The Pro Football Hall of Fame houses the world’s largest collection of three-dimensional artifacts related to the history of the sport. Each year the museum adds pieces to the collection from recent milestones. Such memorabilia as Drew Brees’ Super Bowl XLIV jersey and Chris Johnson’s shoes from when he hit the 2,000-yard mark this season are samples of recent acquisitions to the Hall’s vast collection.
Far less common are donations of significant pieces from decades past. However, every so often the Hall of Fame’s curatorial staff receives a donation such as what arrived on Wednesday morning.
The ring honoring the 1948 and 1949 Philadelphia Eagles championship teams that belonged to late Eagles' quarterback Tommy Thompson was donated to the Hall of Fame by his brother's family. Philadelphia captured back-to-back titles with shutout wins over the Chicago Cardinals in 1948 and the Los Angeles Rams in 1949.
Thompson played 10 seasons in the NFL that included his rookie year with the 1940 Pittsburgh Steelers before leading the Eagles from 1941 to 1950. In all, he passed for more than 10,000 yards and threw 91 touchdowns. His finest season came during the Eagles ’48 championship season when he threw a career-high 25 TDs and led the NFL in passing.
Adverse weather conditions that included heavy snowfall at Philadelphia’s Shibe Park impeded Thompson’s ability to continue his prolific throwing during the championship game played on December 19, 1948.
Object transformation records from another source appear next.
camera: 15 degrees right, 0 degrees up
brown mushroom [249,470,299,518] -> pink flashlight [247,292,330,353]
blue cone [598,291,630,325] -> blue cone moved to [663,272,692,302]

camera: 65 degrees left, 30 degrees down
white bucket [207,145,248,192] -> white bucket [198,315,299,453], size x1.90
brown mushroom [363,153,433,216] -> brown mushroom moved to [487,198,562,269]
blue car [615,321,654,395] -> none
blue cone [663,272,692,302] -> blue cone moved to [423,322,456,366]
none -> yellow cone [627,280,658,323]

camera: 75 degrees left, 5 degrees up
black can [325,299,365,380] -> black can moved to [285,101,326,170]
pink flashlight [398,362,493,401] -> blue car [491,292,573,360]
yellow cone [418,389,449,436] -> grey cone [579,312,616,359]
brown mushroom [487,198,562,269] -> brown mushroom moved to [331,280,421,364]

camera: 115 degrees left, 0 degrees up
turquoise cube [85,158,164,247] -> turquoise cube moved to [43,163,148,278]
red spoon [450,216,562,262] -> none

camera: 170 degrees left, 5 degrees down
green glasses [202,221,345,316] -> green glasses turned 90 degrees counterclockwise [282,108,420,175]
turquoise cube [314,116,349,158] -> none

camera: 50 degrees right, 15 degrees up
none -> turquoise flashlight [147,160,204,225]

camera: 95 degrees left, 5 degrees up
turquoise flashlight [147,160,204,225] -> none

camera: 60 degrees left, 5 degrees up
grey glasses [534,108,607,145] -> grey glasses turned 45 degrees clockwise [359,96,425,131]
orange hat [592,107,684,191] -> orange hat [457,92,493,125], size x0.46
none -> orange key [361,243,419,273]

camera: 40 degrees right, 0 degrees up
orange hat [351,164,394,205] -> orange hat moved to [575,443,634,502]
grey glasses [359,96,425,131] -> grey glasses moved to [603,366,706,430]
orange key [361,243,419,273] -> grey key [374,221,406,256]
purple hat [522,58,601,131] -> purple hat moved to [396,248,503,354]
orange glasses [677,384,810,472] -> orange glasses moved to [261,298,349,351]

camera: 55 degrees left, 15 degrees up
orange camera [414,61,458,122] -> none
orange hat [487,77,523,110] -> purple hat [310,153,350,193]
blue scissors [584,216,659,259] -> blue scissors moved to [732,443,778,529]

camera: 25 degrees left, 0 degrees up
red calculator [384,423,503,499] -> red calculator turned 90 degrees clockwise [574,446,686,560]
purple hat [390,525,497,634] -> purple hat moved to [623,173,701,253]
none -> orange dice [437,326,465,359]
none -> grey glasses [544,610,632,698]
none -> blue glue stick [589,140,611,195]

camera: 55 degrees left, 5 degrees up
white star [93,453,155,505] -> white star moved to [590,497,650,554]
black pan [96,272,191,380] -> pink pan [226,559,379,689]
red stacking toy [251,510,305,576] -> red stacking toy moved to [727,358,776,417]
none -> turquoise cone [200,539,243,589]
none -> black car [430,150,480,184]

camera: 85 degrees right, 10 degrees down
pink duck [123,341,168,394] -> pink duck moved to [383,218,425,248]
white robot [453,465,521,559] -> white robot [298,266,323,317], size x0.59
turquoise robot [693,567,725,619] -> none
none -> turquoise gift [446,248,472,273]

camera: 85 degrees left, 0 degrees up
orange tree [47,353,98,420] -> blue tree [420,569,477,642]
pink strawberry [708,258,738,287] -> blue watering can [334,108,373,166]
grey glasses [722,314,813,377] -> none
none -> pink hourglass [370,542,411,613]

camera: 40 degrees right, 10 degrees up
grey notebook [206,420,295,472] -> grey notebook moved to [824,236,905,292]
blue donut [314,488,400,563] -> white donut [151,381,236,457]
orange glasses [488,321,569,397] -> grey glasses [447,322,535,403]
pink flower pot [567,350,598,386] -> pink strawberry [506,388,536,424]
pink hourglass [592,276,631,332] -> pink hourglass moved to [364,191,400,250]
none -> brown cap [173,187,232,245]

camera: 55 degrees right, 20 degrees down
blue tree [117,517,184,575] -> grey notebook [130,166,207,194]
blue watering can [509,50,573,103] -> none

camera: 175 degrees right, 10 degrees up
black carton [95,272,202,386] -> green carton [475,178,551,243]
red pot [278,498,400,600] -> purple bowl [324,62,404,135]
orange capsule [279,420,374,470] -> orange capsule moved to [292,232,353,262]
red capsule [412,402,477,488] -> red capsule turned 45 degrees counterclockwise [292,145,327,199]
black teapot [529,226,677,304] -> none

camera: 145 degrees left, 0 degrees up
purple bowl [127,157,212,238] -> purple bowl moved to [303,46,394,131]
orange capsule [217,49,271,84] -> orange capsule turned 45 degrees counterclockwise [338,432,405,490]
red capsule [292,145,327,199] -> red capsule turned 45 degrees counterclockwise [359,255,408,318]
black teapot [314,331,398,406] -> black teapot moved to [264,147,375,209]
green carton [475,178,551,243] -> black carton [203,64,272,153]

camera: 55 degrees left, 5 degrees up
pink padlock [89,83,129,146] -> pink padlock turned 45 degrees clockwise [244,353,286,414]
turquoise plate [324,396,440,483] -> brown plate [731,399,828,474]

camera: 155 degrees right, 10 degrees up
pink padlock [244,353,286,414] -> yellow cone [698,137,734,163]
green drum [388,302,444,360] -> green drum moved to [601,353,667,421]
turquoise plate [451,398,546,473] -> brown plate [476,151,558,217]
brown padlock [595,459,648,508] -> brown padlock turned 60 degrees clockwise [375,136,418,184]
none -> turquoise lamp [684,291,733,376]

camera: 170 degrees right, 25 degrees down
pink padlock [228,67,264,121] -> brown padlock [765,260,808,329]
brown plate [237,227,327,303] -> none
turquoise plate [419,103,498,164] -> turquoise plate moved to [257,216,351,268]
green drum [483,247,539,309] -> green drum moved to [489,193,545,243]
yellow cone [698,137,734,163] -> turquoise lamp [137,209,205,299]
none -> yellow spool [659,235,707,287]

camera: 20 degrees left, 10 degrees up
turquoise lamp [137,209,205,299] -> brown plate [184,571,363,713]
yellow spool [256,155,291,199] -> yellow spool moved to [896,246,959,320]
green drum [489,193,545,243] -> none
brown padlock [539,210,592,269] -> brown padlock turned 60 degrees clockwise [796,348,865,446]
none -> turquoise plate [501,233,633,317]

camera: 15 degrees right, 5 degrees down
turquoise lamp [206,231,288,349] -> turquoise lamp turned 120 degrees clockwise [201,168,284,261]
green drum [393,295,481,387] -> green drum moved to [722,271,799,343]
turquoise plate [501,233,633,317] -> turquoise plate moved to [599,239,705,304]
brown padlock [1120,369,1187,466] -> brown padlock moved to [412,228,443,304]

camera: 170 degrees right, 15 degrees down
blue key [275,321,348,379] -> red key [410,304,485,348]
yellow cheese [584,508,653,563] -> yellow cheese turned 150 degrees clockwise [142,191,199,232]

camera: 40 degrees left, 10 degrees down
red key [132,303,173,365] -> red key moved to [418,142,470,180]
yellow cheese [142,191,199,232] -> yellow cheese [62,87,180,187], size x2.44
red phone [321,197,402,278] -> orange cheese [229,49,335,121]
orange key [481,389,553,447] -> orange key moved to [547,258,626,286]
The day almost started on a great note. On the Eagles’ first offensive possession, Thompson hooked up with end Jack Ferrante on a 65-yard pass play. Not immediately apparent was a game official’s white flag that lay camouflaged on the snow-covered field. Ferrante was called for offsides and the play was nullified. From that point forward, Thompson managed to complete just 2 of 7 passes and was picked off twice. But, it was his running that helped fuel the Eagles victory. He ran 11 times for 50 yards on the day and had a crucial run for a first down in the fourth quarter that set up the game’s only score, a 5-yard run by Hall of Fame halfback Steve Van Buren.
“Thompson was the key. He called almost every play on his own, and called ‘em right,” commented Eagles coach Earle (Greasy) Neale after the game. “He ran hard and handled the team without flaw.”
The following season, Thompson again led the Eagles to the title game and, like the year before, faced less than ideal weather conditions. A torrential rainstorm dumped three inches of rain in Los Angeles on the day before the game. So, the Eagles relied on their running attack as Van Buren racked up 196 yards rushing on the Coliseum’s muddy turf.
But, it was Thompson’s passing on one particular drive in the second quarter that proved to be all the Eagles needed. He guided Philadelphia on a 63-yard scoring drive that included key completions to Ferrante, capped by a pinpoint pass that hit Hall of Fame end Pete Pihos at the 15-yard-line. Pihos then found open room to the end zone for a 31-yard touchdown play to put Philly on the scoreboard first. The Eagles added another score on the return of a blocked punt to seal its second consecutive NFL title with a 14-0 shutout over the Rams in Los Angeles.